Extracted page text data
══════════

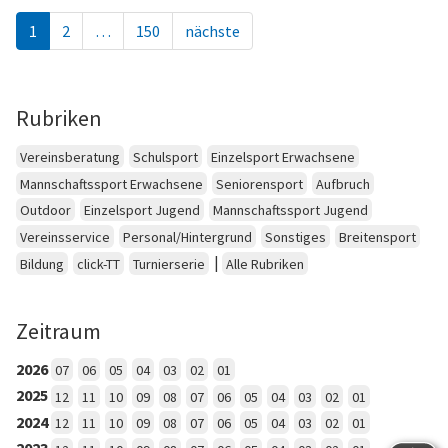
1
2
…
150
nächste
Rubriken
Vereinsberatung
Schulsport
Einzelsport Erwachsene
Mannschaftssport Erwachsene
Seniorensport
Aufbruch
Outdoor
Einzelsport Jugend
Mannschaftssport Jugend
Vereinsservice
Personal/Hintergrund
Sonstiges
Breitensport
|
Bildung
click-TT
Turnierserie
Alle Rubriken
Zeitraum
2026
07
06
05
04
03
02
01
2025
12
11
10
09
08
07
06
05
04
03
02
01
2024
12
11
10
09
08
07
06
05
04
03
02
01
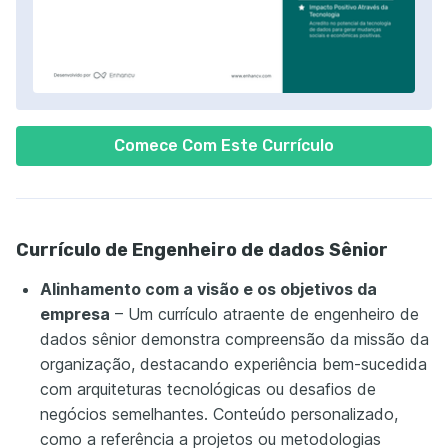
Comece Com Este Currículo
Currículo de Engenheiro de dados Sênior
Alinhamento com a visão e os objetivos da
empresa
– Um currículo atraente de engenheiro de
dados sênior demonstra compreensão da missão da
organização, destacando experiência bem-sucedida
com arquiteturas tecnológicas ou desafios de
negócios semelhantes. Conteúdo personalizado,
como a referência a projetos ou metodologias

══════════

Your reply should consist solely of the number of lines above that contain the word "Jugend".

◆ ANSWER SPACE
2